I say Dave didn’t mean anything.
Dave says he’s sorry, he didn’t mean anything about the hole in Blake’s heart and wishes he could take back what he said.
If Eddie’s there, he says the kinkiest thing he’s ever done was sumo wrestle a woman. This girl Lynn, a graduate student at Drake, dressed them both in thongs, and they wrestled, belly to belly on the floor.
If Eddie isn’t there, Dave says he can see how the age difference might have been an obstacle for Cheryl but not for me.
Blake says fuckinay.

My favorite of them all is a bittersweet little story, “Rusty Love Suzie,” featuring Jake Blosser, whom we first meet as a high school athlete hanging out with his less disciplined buddies in “Super Nova.” Now he’s the town’s police chief trying to protect the water tower from former schoolmates who paint their names on it. The mayor’s worried about liability if someone falls off doing the mischief, and Chief Jake’s hoping to talk some sense into the perps. But Rusty Weaver, whom we meet in “Thunder Snow” making out in the back seat of Dean’s Jeep with Suzie while Dean and Rhonda are doing the same in the front. Anyway, fast-forwarding, Rusty and Suzie marry and divorce, and Suzie dies, so Rusty, on what would have been their fortieth anniversary, climbs the tower and, with a paintbrush. honors her memory.

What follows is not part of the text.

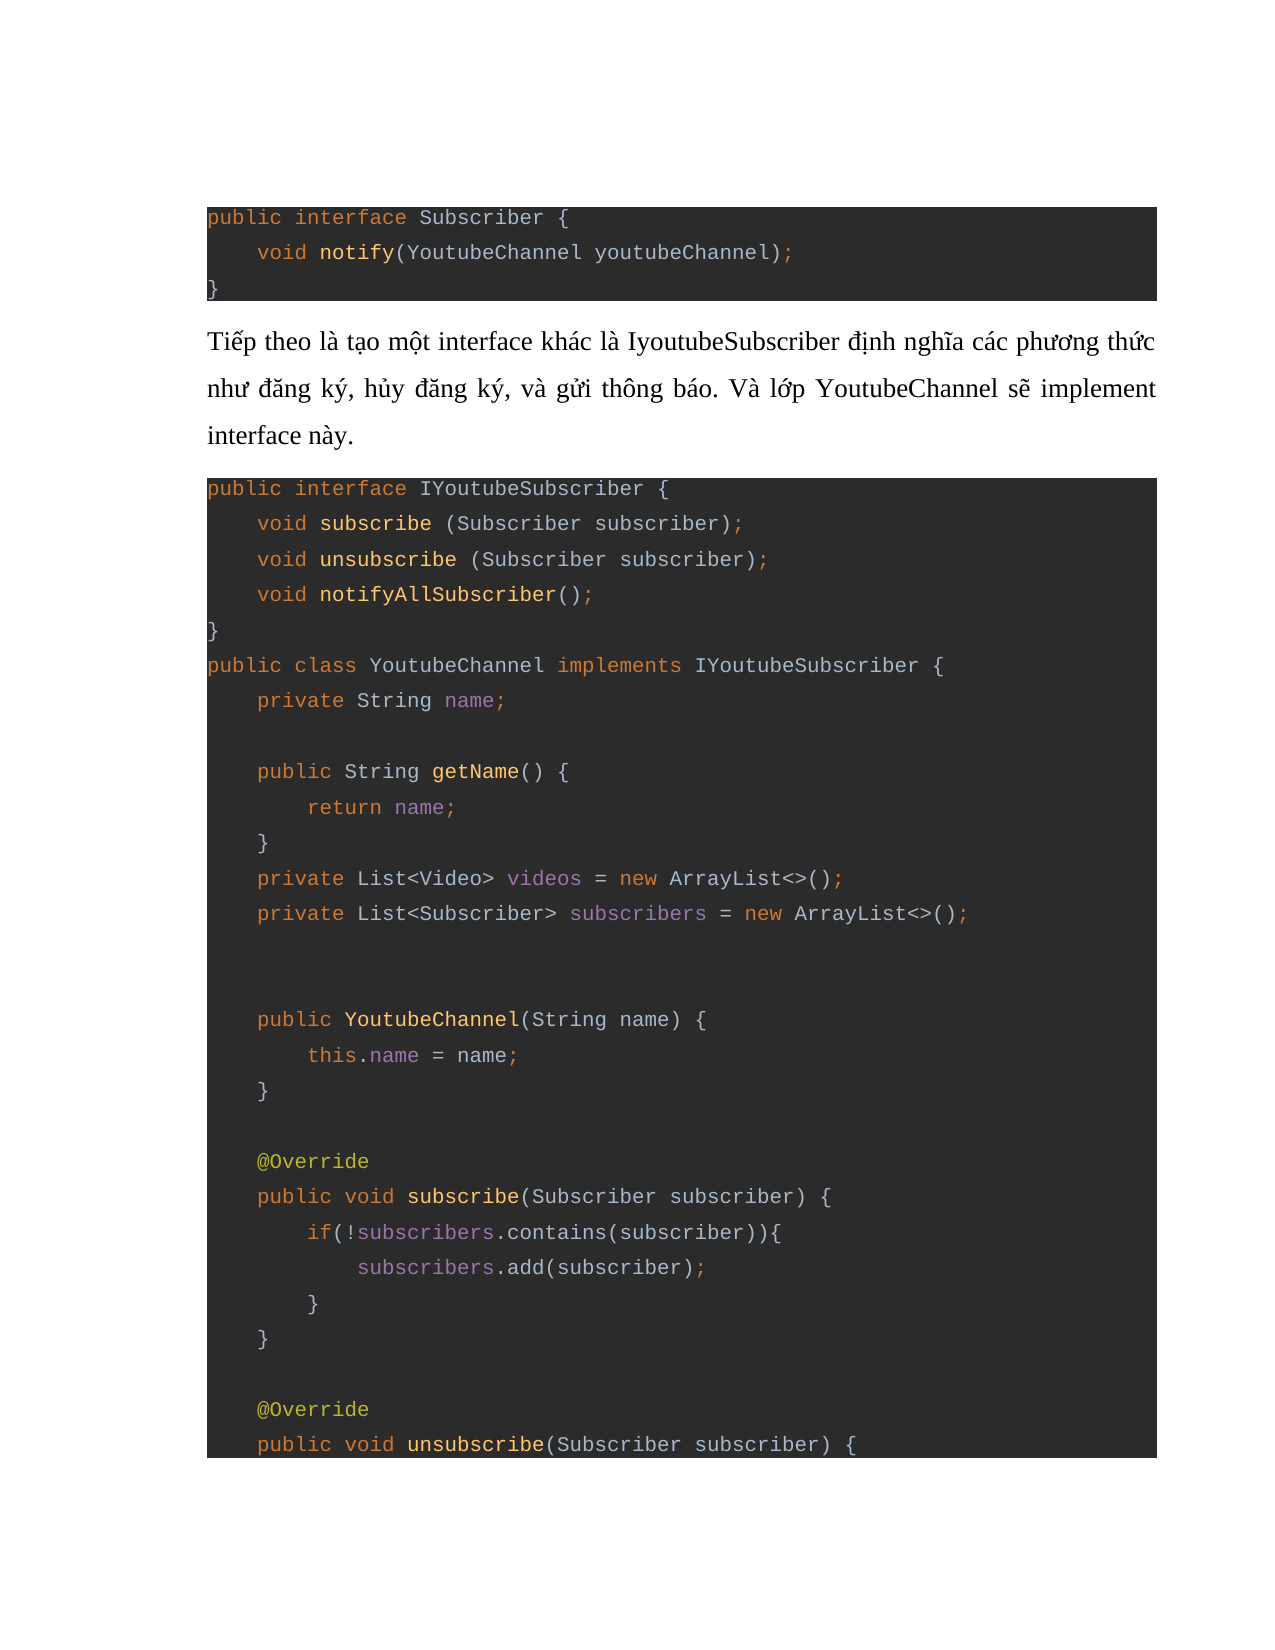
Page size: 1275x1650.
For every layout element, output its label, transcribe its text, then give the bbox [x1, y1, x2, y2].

text public interface IYoutubeSubscriber { void subscribe (Subscriber subscriber); void unsubscribe (Subscriber subscriber); void notifyAllSubscriber(); } [207, 478, 1157, 643]
text Tiếp theo là tạo một interface khác là IyoutubeSubscriber định nghĩa các phương thức như đăng ký, hủy đăng ký, và gửi thông báo. Và lớp YoutubeChannel sẽ implement interface này. [207, 326, 1157, 450]
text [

So, what kind of man arrested another for honoring his ex-wife’s memory on the damn water tower? Not Jake Blosser that was for sure. They didn’t pay me enough for that, especially with retirement on the horizon,” the chief reflects. When another of their friends’ wives dies of cancer, Blosser’s wife Kim starts worrying. She finds a lump in one of her breasts, goes to the doctor for tests. Meanwhile other husbands and lovers are climbing the tower to honor their women, and Blosser finally figures to hell with it. When Kim gets the good news her lump is benign, it’s time to celebrate. You already know how this is going to end, so I hope you won’t mind my laying it right out for you. Like I said, it’s my favorite of the collection. I’ve read it several times now, and I daresay you will, too. Here’s Chief Jake:

After I got hold of myself, I stopped by the Ace Hardware for spray paint, then cruised the water tower. I parked and considered the prayers, declarations, and remembrances, all heartfelt and honest, placed there by my neighbors. I climbed in broad daylight, uniform and badge in plain sight, and found the one remaining vacant corner. Like I said, they didn’t pay me enough, and retirement was just around the corner.
I made my contribution.
Jake and Kimmie Forever
Not to be outdone by Rusty Weaver, I used pink and purple paint, drew curly-cues and such.
Wondered what Fosner and the mayor would think about that.